X_const = sm.add_constant(X)
ols_result = sm.OLS(Y, X_const).fit()
beta_hat = ols_result.params[1]
print(f"OLS estimate: β̂ = {beta_hat:.4f}")
print(f"Asymptotic p-value (H₀: β=0): {ols_result.pvalues[1]:.4f}")
OLS estimate: β̂ = 1.0045
Asymptotic p-value (H₀: β=0): 0.0154

Example: Bootstrap Confidence Interval

B = 10_000
boot_betas = np.empty(B)

for b in range(B):
    idx = np.random.choice(n, size=n, replace=True)
    X_b, Y_b = X_const[idx], Y[idx]
    boot_betas[b] = sm.OLS(Y_b, X_b).fit().params[1]
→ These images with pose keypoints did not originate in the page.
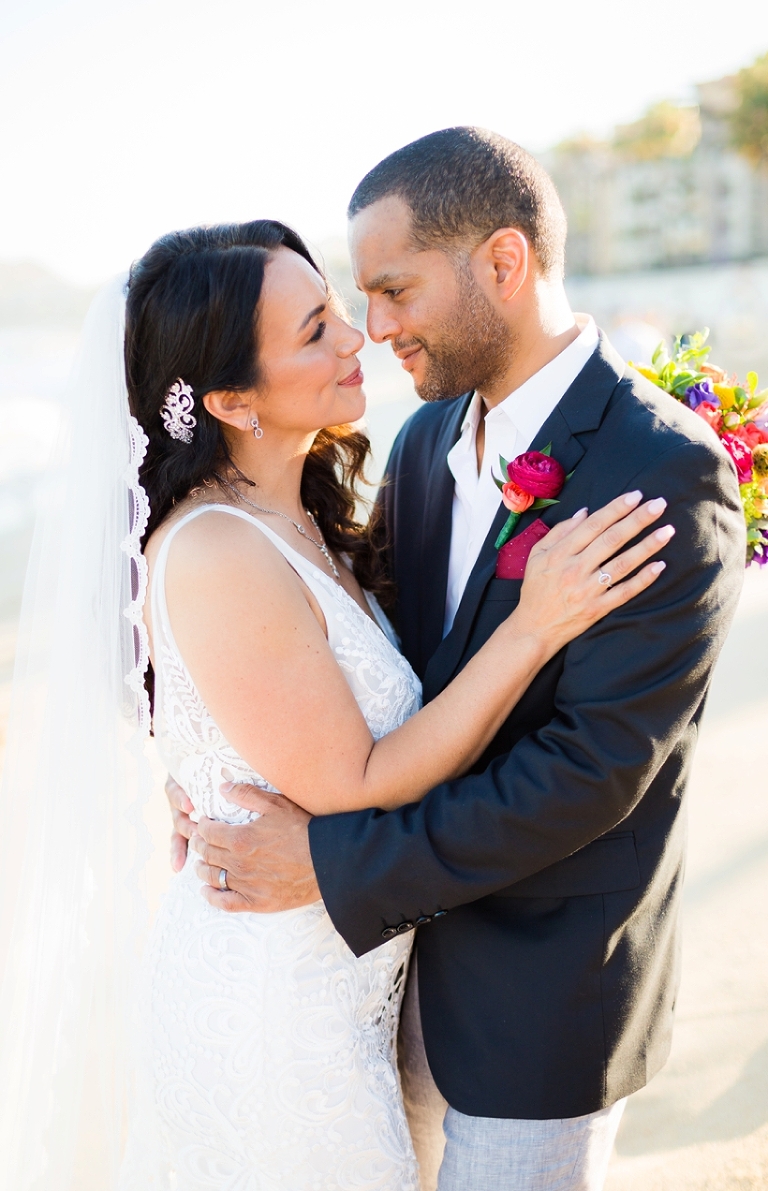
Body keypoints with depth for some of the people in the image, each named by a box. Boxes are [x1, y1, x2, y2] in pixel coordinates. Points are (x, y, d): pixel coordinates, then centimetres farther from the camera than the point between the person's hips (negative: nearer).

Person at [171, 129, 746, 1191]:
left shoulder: (666, 470, -23)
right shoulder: (427, 439, 1)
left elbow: (595, 765, -26)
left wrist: (332, 863, -24)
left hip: (544, 993, -7)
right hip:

ci_lower, ci_upper = np.percentile(boot_betas, [2.5, 97.5])
boot_p = np.mean(np.abs(boot_betas - beta_hat) >= np.abs(beta_hat))
print(f"Bootstrap 95% CI: [{ci_lower:.4f}, {ci_upper:.4f}]")
print(f"Bootstrap p-value (H₀: β=0): {boot_p:.4f}")
Bootstrap 95% CI: [0.2242, 1.7431]
Bootstrap p-value (H₀: β=0): 0.0132

Example: Randomization Inference

N_shuffles = 10_000
shuffle_betas = np.empty(N_shuffles)

for i in range(N_shuffles):
    Y_shuffled = np.random.permutation(Y)
    shuffle_betas[i] = sm.OLS(Y_shuffled, X_const).fit().params[1]

rand_p = np.mean(np.abs(shuffle_betas) >= np.abs(beta_hat)) * 2
print(f"Randomization p-value (H₀: β=0): {min(rand_p, 1.0):.4f}")
Randomization p-value (H₀: β=0): 0.0298

Example: Comparing the Distributions

References

Efron, Bradley. 1979. “Bootstrap Methods: Another Look at the Jackknife.” The Annals of Statistics 7 (1): 1–26.
Giroud, Xavier, Holger M Mueller, Alex Stomper, and Arne Westerkamp. 2012. “Snow and Leverage.” The Review of Financial Studies 25 (3): 680–710.
Imbens, Guido W, and Donald B Rubin. 2015. Causal Inference in Statistics, Social, and Biomedical Sciences. Cambridge University Press.
Rosenbaum, Paul R. 2010. Design of Observational Studies. Vol. 10. Springer.